Hello!
My question focuses on the usage of Stringtie
I am a student completing an independent study trying to detect novel lncRNA from RNA-Seq data. (I have 4 samples with triplicates, total of 12 fastq files). I'm using HISAT2 for alignment and Stringtie for assembly/abundance estimation. I've already generate GTF files for each triplicate. Currently I'm at the abundance estimation point of my project.
I'm currently implementing the --merge
usage of Stringtie. It is my understanding that merge mode will generate a non-redundant GTF file from the GTF files generated from each sample, as well as the reference annotation if included. This new merged GTF file is then used as a new annotation when determining DE. From the Stringtie manual I find that I have the following option
-G <guide_gff>
reference annotation to include in the merging (GTF/GFF3)
-m <min_len>
minimum input transcript length to include in the merge (default: 50)
-i
keep merged transcripts with retained introns (default: these are not kept unless there is strong evidence for them)

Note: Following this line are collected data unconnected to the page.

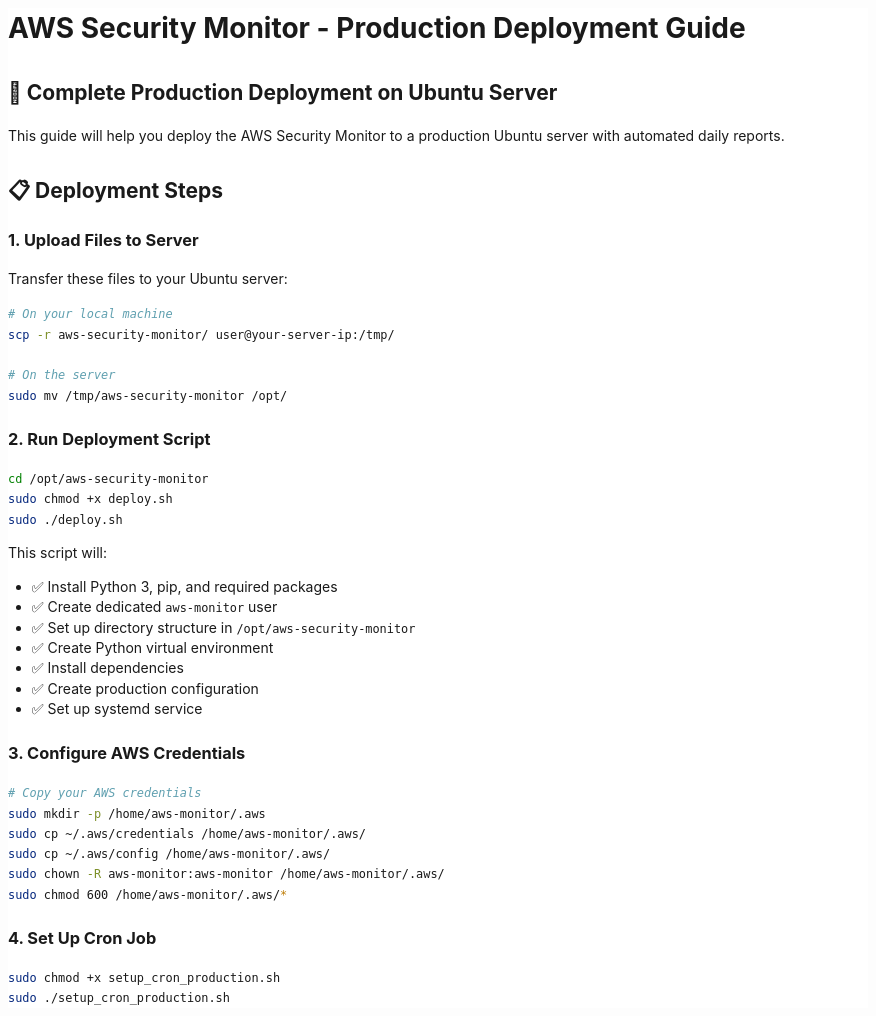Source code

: # AWS Security Monitor - Production Deployment Guide

## 🚀 Complete Production Deployment on Ubuntu Server

This guide will help you deploy the AWS Security Monitor to a production Ubuntu server with automated daily reports.

## 📋 Deployment Steps

### 1. Upload Files to Server

Transfer these files to your Ubuntu server:
```bash
# On your local machine
scp -r aws-security-monitor/ user@your-server-ip:/tmp/

# On the server
sudo mv /tmp/aws-security-monitor /opt/
```

### 2. Run Deployment Script

```bash
cd /opt/aws-security-monitor
sudo chmod +x deploy.sh
sudo ./deploy.sh
```

This script will:
- ✅ Install Python 3, pip, and required packages
- ✅ Create dedicated `aws-monitor` user
- ✅ Set up directory structure in `/opt/aws-security-monitor`
- ✅ Create Python virtual environment
- ✅ Install dependencies
- ✅ Create production configuration
- ✅ Set up systemd service

### 3. Configure AWS Credentials

```bash
# Copy your AWS credentials
sudo mkdir -p /home/aws-monitor/.aws
sudo cp ~/.aws/credentials /home/aws-monitor/.aws/
sudo cp ~/.aws/config /home/aws-monitor/.aws/
sudo chown -R aws-monitor:aws-monitor /home/aws-monitor/.aws/
sudo chmod 600 /home/aws-monitor/.aws/*
```

### 4. Set Up Cron Job

```bash
sudo chmod +x setup_cron_production.sh
sudo ./setup_cron_production.sh
```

So, Since I am trying to detect novel lncRNA, and do not really care about the DE of annotated genes, would it be advisable for me to do the following:
- set the minimum transcript length to 200, since that is the minimum length of lncRNA? (-m option)

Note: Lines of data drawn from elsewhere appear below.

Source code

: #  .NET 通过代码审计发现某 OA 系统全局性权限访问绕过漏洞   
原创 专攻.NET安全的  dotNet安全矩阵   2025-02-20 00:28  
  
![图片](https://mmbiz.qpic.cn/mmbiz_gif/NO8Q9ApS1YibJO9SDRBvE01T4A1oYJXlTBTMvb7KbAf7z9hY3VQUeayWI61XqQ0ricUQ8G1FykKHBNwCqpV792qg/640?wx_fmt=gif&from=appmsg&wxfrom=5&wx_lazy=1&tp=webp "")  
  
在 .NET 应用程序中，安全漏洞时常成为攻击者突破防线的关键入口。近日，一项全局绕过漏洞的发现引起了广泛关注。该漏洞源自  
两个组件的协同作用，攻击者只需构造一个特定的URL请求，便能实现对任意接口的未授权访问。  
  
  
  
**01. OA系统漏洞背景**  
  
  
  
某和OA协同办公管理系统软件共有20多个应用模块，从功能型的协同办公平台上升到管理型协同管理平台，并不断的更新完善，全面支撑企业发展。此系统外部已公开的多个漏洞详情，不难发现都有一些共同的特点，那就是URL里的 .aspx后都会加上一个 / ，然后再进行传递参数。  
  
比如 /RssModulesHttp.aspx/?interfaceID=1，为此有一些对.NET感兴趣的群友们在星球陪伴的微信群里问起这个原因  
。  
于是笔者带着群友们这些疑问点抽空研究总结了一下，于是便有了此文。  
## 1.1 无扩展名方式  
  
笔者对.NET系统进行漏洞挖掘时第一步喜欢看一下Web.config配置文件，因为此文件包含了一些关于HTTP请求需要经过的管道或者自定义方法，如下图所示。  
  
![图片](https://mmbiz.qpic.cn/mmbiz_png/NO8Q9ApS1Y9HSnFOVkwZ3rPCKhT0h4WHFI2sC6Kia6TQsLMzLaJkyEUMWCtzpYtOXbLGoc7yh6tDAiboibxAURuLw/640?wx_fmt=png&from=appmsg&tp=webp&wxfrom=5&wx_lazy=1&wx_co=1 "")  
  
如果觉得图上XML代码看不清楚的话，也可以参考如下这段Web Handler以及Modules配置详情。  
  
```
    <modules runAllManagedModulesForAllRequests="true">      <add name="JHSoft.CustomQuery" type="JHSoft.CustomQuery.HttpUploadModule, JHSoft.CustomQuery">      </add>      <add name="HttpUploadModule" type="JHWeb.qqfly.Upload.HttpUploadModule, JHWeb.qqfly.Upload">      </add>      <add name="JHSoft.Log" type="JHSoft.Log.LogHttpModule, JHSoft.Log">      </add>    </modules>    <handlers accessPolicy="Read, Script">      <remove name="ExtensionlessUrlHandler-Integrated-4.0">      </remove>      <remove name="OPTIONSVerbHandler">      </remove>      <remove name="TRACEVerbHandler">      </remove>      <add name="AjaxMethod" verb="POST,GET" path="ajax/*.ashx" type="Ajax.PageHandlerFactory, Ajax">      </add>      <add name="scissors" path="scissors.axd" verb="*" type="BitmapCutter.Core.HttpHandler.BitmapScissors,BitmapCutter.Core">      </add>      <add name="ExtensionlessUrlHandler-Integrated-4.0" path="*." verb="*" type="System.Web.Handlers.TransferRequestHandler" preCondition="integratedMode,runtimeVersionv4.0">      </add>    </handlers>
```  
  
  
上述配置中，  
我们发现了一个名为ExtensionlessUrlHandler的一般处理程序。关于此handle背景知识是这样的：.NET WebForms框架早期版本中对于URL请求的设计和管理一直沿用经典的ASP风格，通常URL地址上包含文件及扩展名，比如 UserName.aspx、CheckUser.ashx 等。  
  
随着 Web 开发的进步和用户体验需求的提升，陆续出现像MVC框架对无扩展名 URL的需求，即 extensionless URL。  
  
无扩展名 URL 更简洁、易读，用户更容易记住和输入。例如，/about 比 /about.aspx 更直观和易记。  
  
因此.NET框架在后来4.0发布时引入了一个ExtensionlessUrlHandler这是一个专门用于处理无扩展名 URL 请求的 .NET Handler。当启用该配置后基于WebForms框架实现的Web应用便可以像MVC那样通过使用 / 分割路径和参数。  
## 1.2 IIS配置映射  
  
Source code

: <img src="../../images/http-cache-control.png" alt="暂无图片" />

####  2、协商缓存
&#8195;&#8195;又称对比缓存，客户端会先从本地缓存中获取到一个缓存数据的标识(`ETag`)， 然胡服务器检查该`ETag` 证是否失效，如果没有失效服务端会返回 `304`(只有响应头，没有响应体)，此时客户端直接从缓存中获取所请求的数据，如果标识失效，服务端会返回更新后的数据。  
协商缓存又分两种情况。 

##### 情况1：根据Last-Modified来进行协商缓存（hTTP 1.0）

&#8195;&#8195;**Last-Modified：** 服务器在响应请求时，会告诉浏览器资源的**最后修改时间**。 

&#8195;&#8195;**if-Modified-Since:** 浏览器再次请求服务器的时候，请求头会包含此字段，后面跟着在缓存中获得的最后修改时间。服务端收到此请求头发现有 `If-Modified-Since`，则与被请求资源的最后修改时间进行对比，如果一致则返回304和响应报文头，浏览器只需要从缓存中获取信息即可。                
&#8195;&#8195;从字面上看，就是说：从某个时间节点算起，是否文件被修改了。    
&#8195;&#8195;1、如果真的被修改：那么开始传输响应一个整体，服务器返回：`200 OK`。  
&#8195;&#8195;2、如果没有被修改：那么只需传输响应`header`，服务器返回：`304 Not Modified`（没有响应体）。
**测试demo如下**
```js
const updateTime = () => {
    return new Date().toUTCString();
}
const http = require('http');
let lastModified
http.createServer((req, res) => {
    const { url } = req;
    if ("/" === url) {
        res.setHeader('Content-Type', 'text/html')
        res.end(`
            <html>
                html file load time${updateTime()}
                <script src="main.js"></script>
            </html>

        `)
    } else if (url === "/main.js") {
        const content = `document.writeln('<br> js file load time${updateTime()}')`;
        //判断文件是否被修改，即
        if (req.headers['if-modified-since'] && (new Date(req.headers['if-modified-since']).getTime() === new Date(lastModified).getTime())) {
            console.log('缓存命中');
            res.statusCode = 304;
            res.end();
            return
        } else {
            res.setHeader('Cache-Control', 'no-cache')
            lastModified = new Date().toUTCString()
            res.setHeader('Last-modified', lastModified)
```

- to not use an additional reference annotation, because I am only looking for novel lncRNA (-G option)
- keep all retained introns, because this could lead to non-coding/loss of function characteristic of lncRNA (-i option)
Thank you in advance for any suggestions! I have never post on this site before so please tell me if I need more information or follow more guidelines
note: edited for clarity
Hey, this question is relevant for me too! Were you able to come to a conclusion if any of these options are good for such analaysis?